Running a company isn’t easy. From reporting wages in an efficient way to meeting deadlines and targets, there’s always something to think about – with green business ideas giving entrepreneurs something extra to ponder. While environmental issues may not be at the forefront of your mind right now, it could save your business thousands, so let’s delve deeper into this issue.

Small waste adds up over time

A computer left on overnight might not seem like the end of the world, right? Sure, it’s a rather minor issue compared to losing a client or being refused a loan – but small waste adds up over time. Conserving energy is an effective money saver, so to hold onto that hard-earned cash, try to:

  • Turn all electrical gadgets off at the socket rather than leaving them on standby as the latter can crank up your energy bill without you even realizing.
  • Switch all lights off when you exit a room and try switching to halogen incandescent light bulbs, compact fluorescent lamps or light emitting diodes as these can use up to 80 per cent less energy than traditional incandescent and are therefore more efficient.
  • Replace outdated appliances with their greener counterparts. Energy Star appliances have labels which help you to understand their energy requirements over time.
  • Draught-proof your premises as sealing up leaks could slash your energy bills by 30 per cent.

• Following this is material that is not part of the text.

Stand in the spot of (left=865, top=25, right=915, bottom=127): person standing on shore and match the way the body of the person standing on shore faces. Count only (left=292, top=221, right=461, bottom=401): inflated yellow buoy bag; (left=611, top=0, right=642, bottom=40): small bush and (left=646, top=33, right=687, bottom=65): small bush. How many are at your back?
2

Going electronic has significant benefits

If you don’t want to be buried under a mountain of paperwork, why not opt for digital documents instead of printing everything out? Not only will this save a lot of money on paper and ink but it will also conserve energy and help protect the planet. You may even be entitled to one of the many tax breaks and grants issued to organizations committed to achieving their environmental goals. This is particularly good news for start-ups with limited funds as the Environment Protection Agency (EPA) is keen to support companies opening up their company in a green manner.

Of course, if you’re used to handing out brochures and leaflets at every company meeting or printing out newsletters whenever you get the chance, going electronic may be a challenge – but here are some things you can try:

  • Using PowerPoint presentations not printouts
  • Communicating via instant messenger apps or email
  • Using financial software to manage your books
  • Downloading accounting software to keep track of figures
  • Arranging digital feedback and review forms
  • Making the most of Google Docs

Going green can help you to make money too

Going green and environmental stability is big news at the moment with many companies doing their bit for the environment. While implementing eco-friendly strategies will certainly save you money, reducing your carbon footprint could also make you a few bucks too. How? Well, consumers care about what brands are doing more than ever before, with many deliberately siding with those who are implementing green policies. Essentially, doing your bit for the environment is a PR dream as it allows you to talk about what everyone wants to hear.

Going green can certainly save your money but it should also improve your reputation too and give you a platform to promote your business.